Hebrew scholars were not noted for their answers - they weren't noted for coming to a destination, or for a putting a theology into a system of bullet points.

They were noted for their ability to keep the discussion about God going longer. They were noted for their ability to ask the right questions - and you've got to be far smarter to ask the right question than to have the right answer.

Hebrew people lead with questions. I can tell everything I want to know about you, by the questions you ask, and the stories you tell, everything.

Questions reveal values; and questions reinforce values.

If you say to your child: all I want you to do is ‘do your best’, but then they come home, and the only question you ask is: what grade did you make - what do they assume is important? The grade!

So if they wowed the teachers of the law with their questions, they graduated into what was called the Beit Talmud, which means ‘the School of Disciples’. Talmud is the word for disciple; it's like discipleship school.

If you didn't wow the teachers of the law with your questions, you were told: I'm sorry - you're disqualified from ministry; now go back and earn a living at your family trade. I'm sorry, you just don't have what it takes to be a rabbi.

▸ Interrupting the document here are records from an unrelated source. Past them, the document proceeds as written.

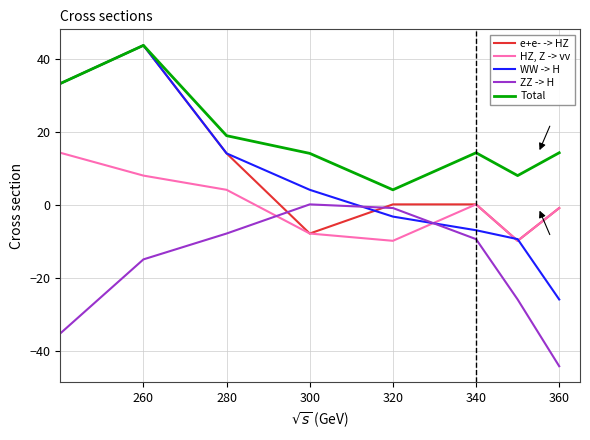

Which series has the largest total across all categories?

Total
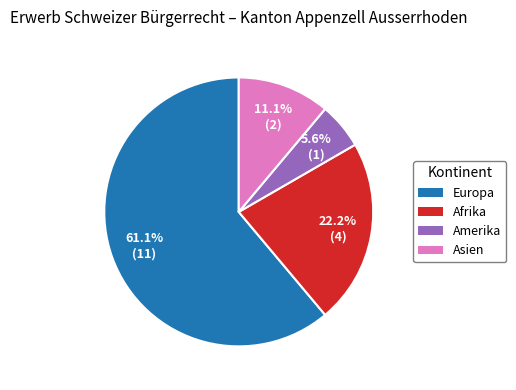

Is there a majority slice in this chart?

Yes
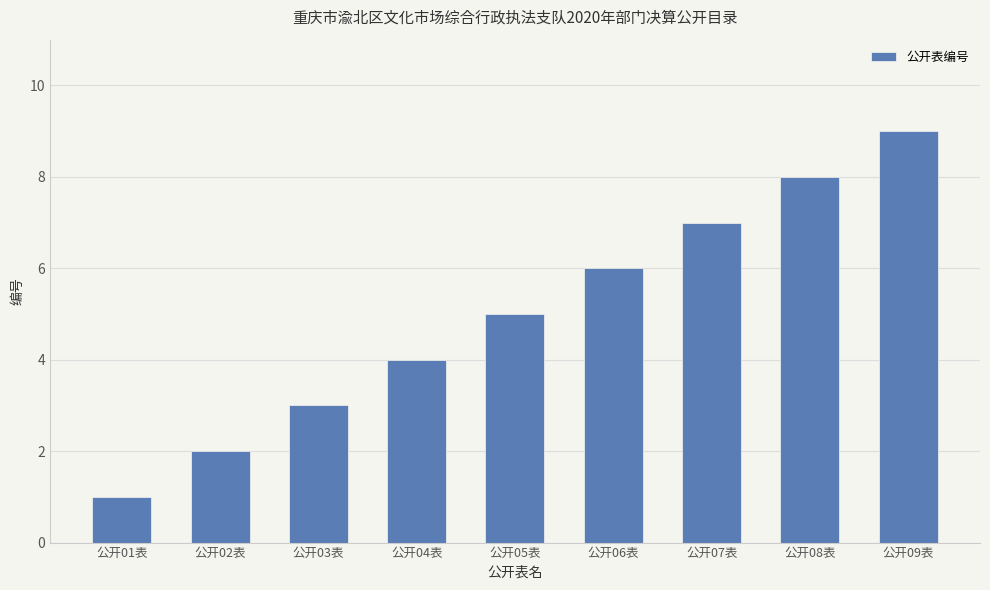

Reading left to right, extract all data points from this chart.

公开01表=1	公开02表=2	公开03表=3	公开04表=4	公开05表=5	公开06表=6	公开07表=7	公开08表=8	公开09表=9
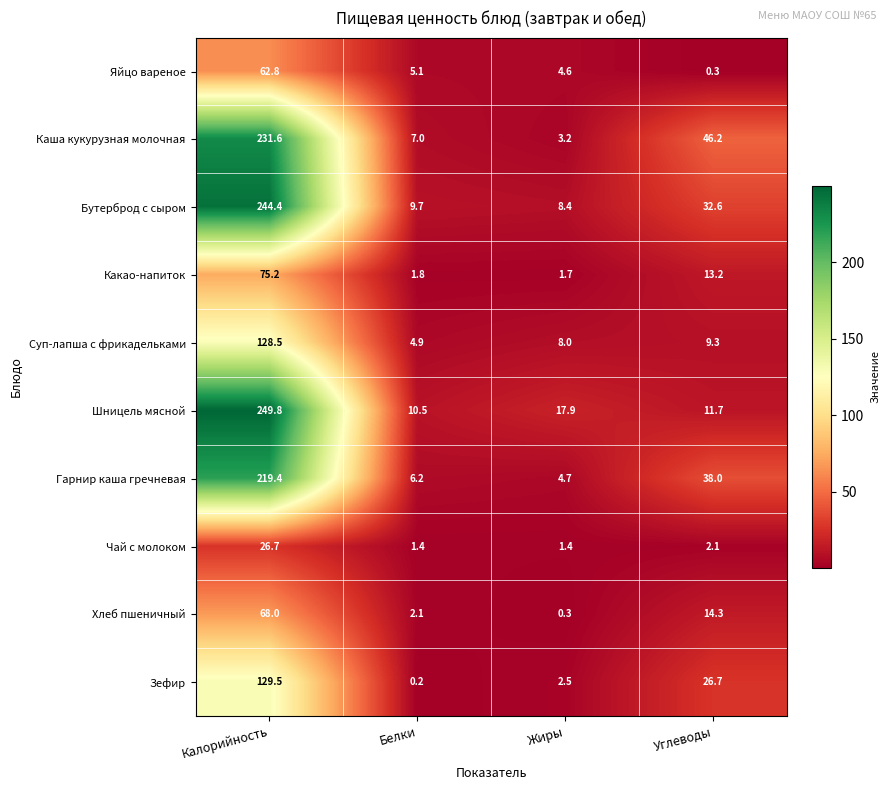

At how many categories does at least one series exceed 122?

1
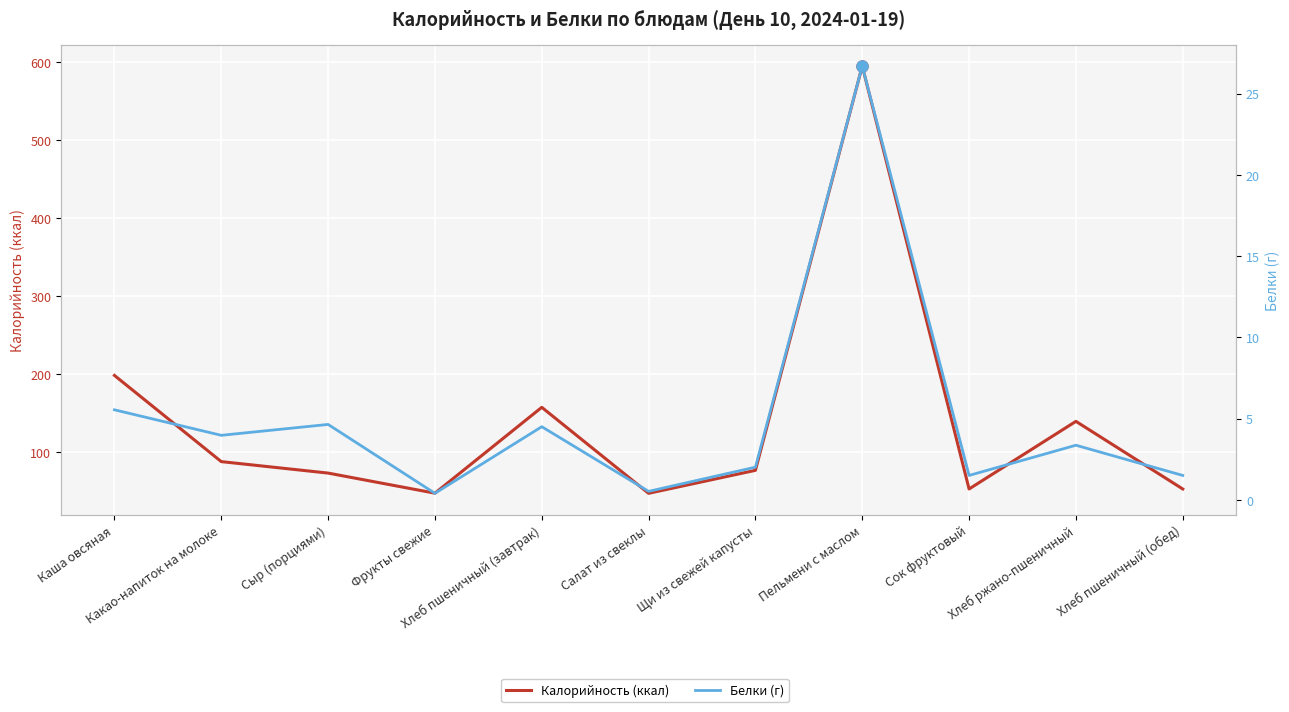

True or false: Белки (г) has more than 2 points higher than both neighbors.

True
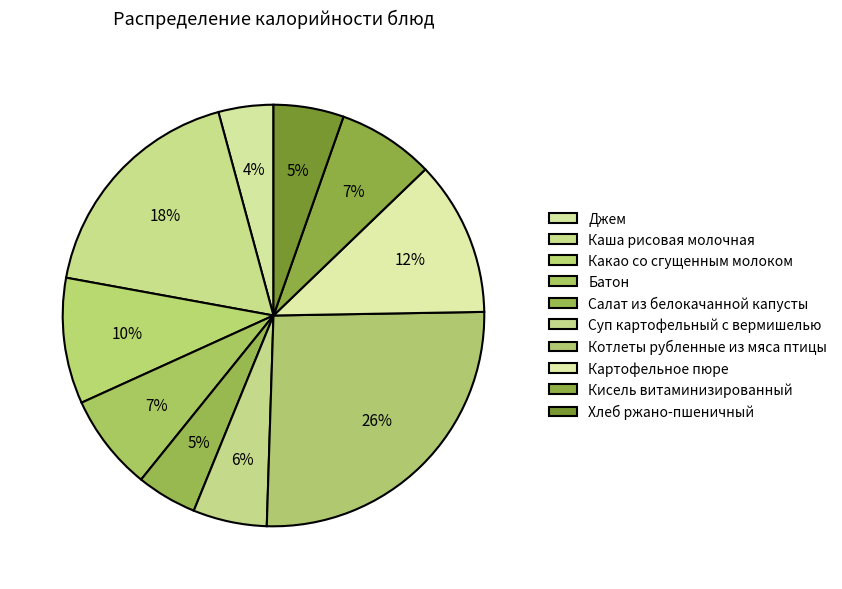

What is the smallest slice in the pie chart?

Джем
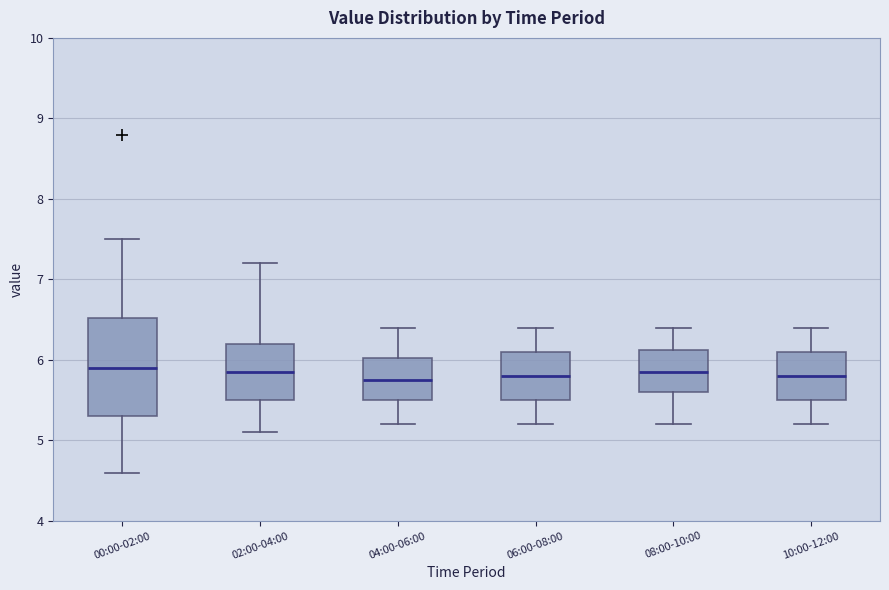

Comparing the boxes themselves (not the whiskers), which one is the tallest?

00:00-02:00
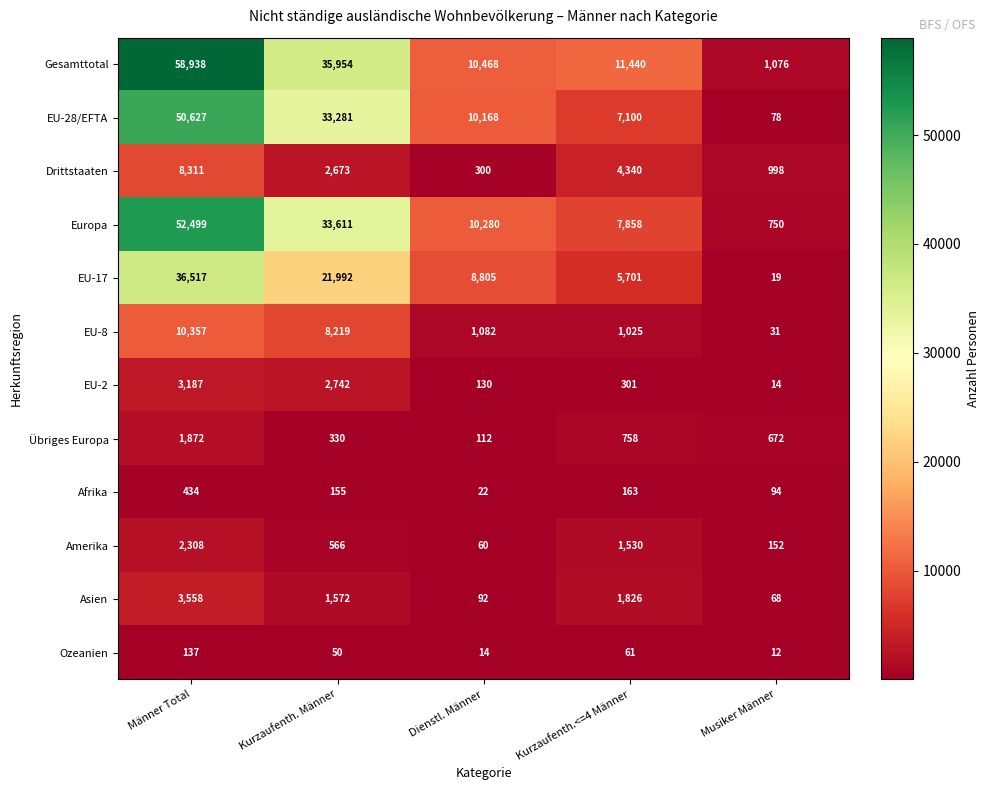

At which category is the sum across all series the highest?

Männer Total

If they got too far behind in their memorisation of the Torah: I'm sorry, you just don't have what it takes. Go back and earn a living at your family trade. I'm sorry - you're disqualified. You're a good guy, but you just don't have what it takes to be a rabbi.

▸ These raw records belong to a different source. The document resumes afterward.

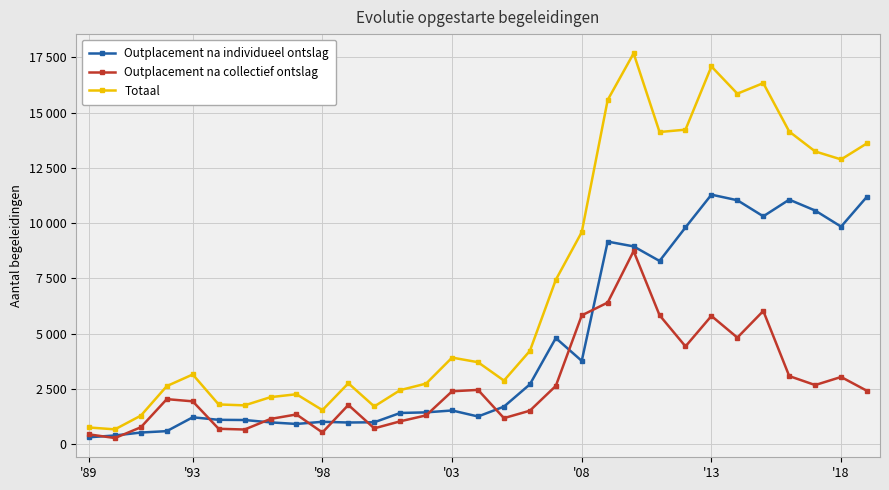

Does the chart have visible grid lines?

Yes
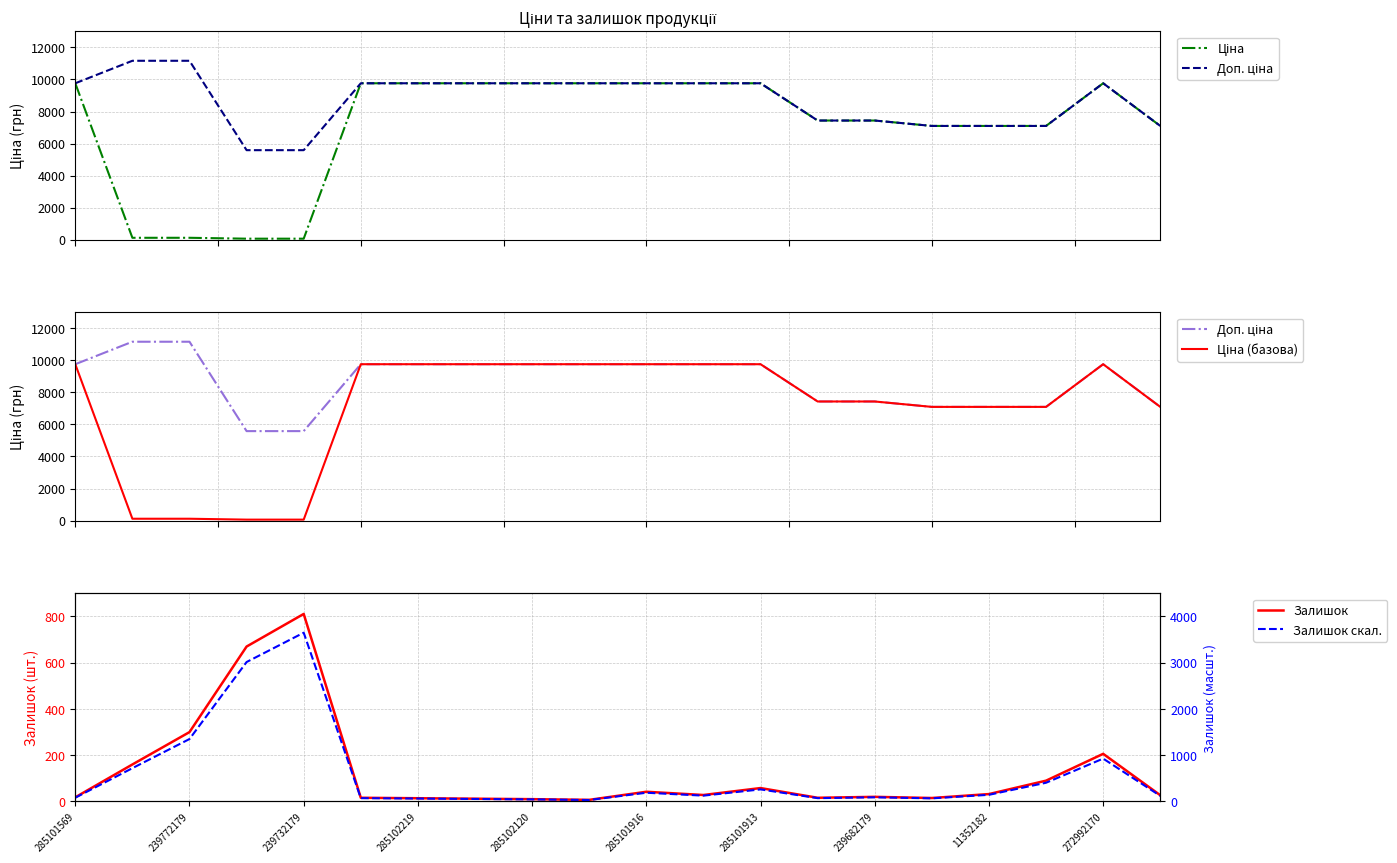

What is the total value across all series at 272992170?

30426.2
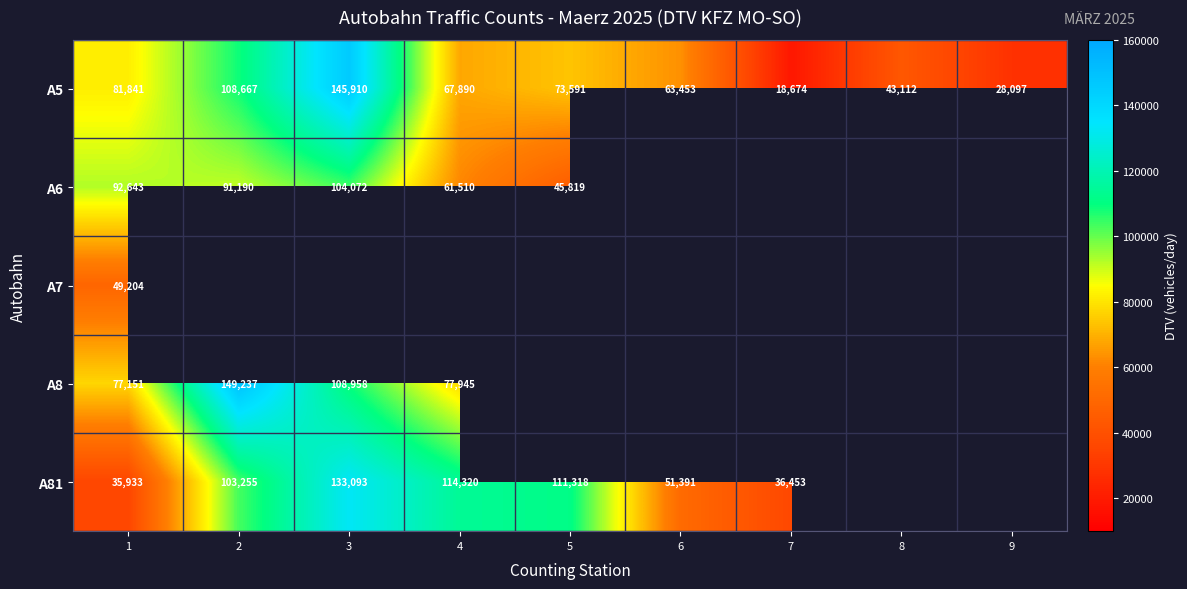

What is the spread (max minus min) of values at 1?

56710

But if the best, of the best, of the best, of the best - the ones that were wowing teachers of the law with their questions, they graduated to the Beit Talmud.

Now the Beit Talmud was 18 years long, from ages of 12- 30, in five stages. Has anybody ever wondered why Jesus disappeared from 12 to 30? Then He comes out, and everybody's calling Him rabbi? He was in the Beit Talmud.

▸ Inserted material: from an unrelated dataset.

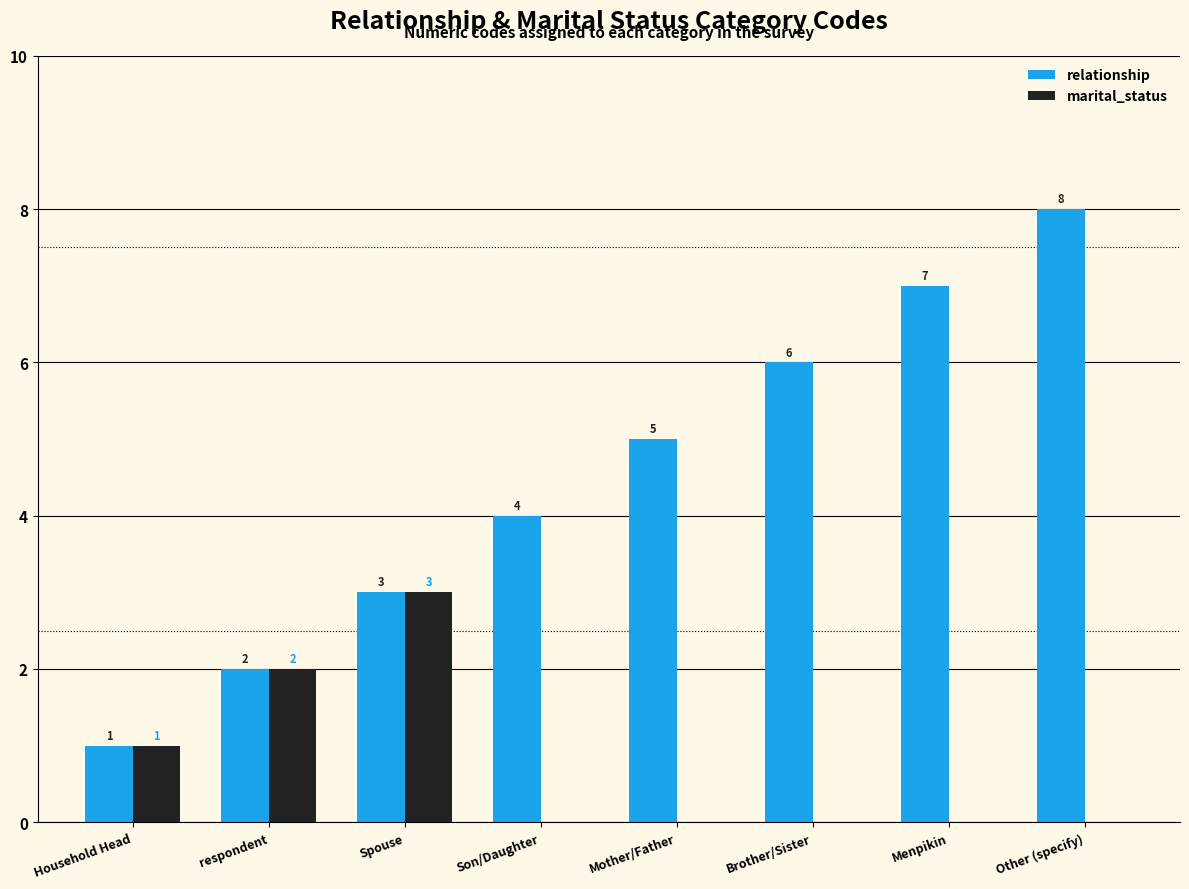

How many values in marital_status are above zero?

3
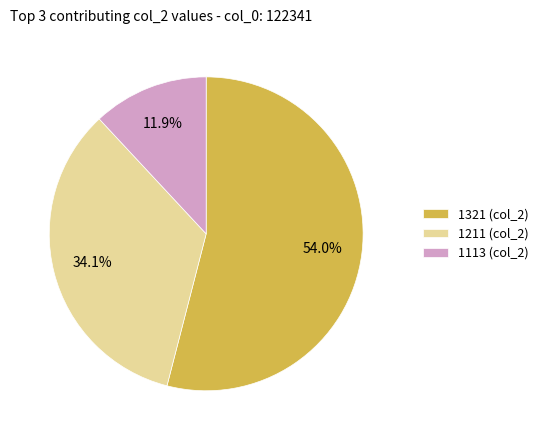

What is the largest slice in the pie chart?

1321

You would go through stage one, and have an exam. If you passed your exam, you got to go to stage two; otherwise you were told: I'm sorry, you're disqualified from ministry. Now go back and earn a living at your family trade.

Stage five was called Shmekah (rabbinical authority). There were only two types of rabbi: rabbis with Shmekah; and rabbis without i.e. rabbis with authority, and rabbis without authority.

A rabbi's interpretation of Torah/scripture, or his way of life, was called his yoke.

Jesus said: “Take My yoke upon you, and learn of Me - for My yoke is easy and My burden is light”.

The key to understanding that is in the word 'My'. For Him to say ‘my yoke’, He had to have authority - because this was the difference.

You spent 18 years learning the yoke of a rabbi. 18 years in the Beit Talmud, spent sitting at a rabbi's feet, saying: teach me your yoke.

When you became a rabbi, you were in charge of taking that rabbi's yoke to the next generation. However, 99.9% of all rabbis did not have authority. They did not have Shmekah; only the select of select did.

Sometimes they could go two and three generations without any rabbis with Shmekah.

So what would happen is, for a rabbi without authority - they were still a rabbi, but they had to teach the yoke of their rabbi.